▶ DIRECTIONS FOR THIS TASK: Find the line containing "cells show weak" in the records below. Copy exactly that line and each one after it, ending at the line containing "(stomach) stained with", and nothing more.

(RECORD SET begins)

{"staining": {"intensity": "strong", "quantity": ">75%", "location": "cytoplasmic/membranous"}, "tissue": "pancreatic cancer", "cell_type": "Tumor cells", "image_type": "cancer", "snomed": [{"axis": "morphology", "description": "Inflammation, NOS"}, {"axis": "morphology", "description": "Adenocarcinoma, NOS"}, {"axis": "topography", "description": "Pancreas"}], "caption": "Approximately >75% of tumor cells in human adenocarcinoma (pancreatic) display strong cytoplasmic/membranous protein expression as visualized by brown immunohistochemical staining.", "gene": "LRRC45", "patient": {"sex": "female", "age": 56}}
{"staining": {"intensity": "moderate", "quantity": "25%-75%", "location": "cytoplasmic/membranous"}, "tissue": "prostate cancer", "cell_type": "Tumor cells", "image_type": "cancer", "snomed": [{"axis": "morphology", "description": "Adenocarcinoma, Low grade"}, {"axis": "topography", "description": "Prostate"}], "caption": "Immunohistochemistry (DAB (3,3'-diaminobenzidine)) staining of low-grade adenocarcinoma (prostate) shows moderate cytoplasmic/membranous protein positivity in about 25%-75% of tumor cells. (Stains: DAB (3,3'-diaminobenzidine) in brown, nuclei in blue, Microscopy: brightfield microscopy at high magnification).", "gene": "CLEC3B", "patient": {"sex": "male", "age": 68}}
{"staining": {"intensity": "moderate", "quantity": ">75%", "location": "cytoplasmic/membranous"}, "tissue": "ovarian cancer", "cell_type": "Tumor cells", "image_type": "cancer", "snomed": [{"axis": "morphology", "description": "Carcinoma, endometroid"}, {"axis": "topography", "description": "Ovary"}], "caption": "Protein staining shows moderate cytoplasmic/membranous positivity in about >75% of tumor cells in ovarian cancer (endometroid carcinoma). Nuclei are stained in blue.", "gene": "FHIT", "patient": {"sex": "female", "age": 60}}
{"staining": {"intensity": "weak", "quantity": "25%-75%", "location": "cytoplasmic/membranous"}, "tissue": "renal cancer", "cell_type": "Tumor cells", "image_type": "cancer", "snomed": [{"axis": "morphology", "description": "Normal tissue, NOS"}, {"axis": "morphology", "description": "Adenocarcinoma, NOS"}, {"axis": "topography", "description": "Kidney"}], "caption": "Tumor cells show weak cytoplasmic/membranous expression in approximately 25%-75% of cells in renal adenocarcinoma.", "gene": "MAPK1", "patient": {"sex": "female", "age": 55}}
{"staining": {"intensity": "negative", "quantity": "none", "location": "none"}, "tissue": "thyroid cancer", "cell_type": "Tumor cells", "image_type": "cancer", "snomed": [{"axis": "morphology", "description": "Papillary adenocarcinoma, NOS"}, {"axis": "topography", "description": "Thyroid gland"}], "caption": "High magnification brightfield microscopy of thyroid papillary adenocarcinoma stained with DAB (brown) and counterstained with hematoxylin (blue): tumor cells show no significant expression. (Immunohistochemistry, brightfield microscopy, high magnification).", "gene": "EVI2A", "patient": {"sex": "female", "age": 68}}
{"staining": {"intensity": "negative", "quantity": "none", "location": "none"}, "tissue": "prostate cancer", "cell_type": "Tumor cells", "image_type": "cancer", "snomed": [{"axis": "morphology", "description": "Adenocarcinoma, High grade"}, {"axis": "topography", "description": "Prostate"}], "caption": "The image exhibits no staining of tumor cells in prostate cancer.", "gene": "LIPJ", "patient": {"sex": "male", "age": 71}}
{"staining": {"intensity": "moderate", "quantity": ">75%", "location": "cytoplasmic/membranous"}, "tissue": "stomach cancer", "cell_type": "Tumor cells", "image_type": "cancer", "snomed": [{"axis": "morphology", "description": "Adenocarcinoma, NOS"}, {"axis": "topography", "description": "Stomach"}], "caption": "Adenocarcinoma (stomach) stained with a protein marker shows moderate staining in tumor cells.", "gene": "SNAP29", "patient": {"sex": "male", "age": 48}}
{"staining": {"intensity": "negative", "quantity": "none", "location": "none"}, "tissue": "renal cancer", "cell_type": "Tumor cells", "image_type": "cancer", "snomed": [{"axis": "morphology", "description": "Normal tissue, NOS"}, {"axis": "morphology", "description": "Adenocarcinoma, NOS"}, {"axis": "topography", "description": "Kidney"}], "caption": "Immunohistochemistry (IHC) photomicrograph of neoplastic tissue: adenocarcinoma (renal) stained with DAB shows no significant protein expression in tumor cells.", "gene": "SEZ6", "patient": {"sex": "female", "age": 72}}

(RECORD SET ends)

▶ EXERCISE SOLUTION:
{"staining": {"intensity": "weak", "quantity": "25%-75%", "location": "cytoplasmic/membranous"}, "tissue": "renal cancer", "cell_type": "Tumor cells", "image_type": "cancer", "snomed": [{"axis": "morphology", "description": "Normal tissue, NOS"}, {"axis": "morphology", "description": "Adenocarcinoma, NOS"}, {"axis": "topography", "description": "Kidney"}], "caption": "Tumor cells show weak cytoplasmic/membranous expression in approximately 25%-75% of cells in renal adenocarcinoma.", "gene": "MAPK1", "patient": {"sex": "female", "age": 55}}
{"staining": {"intensity": "negative", "quantity": "none", "location": "none"}, "tissue": "thyroid cancer", "cell_type": "Tumor cells", "image_type": "cancer", "snomed": [{"axis": "morphology", "description": "Papillary adenocarcinoma, NOS"}, {"axis": "topography", "description": "Thyroid gland"}], "caption": "High magnification brightfield microscopy of thyroid papillary adenocarcinoma stained with DAB (brown) and counterstained with hematoxylin (blue): tumor cells show no significant expression. (Immunohistochemistry, brightfield microscopy, high magnification).", "gene": "EVI2A", "patient": {"sex": "female", "age": 68}}
{"staining": {"intensity": "negative", "quantity": "none", "location": "none"}, "tissue": "prostate cancer", "cell_type": "Tumor cells", "image_type": "cancer", "snomed": [{"axis": "morphology", "description": "Adenocarcinoma, High grade"}, {"axis": "topography", "description": "Prostate"}], "caption": "The image exhibits no staining of tumor cells in prostate cancer.", "gene": "LIPJ", "patient": {"sex": "male", "age": 71}}
{"staining": {"intensity": "moderate", "quantity": ">75%", "location": "cytoplasmic/membranous"}, "tissue": "stomach cancer", "cell_type": "Tumor cells", "image_type": "cancer", "snomed": [{"axis": "morphology", "description": "Adenocarcinoma, NOS"}, {"axis": "topography", "description": "Stomach"}], "caption": "Adenocarcinoma (stomach) stained with a protein marker shows moderate staining in tumor cells.", "gene": "SNAP29", "patient": {"sex": "male", "age": 48}}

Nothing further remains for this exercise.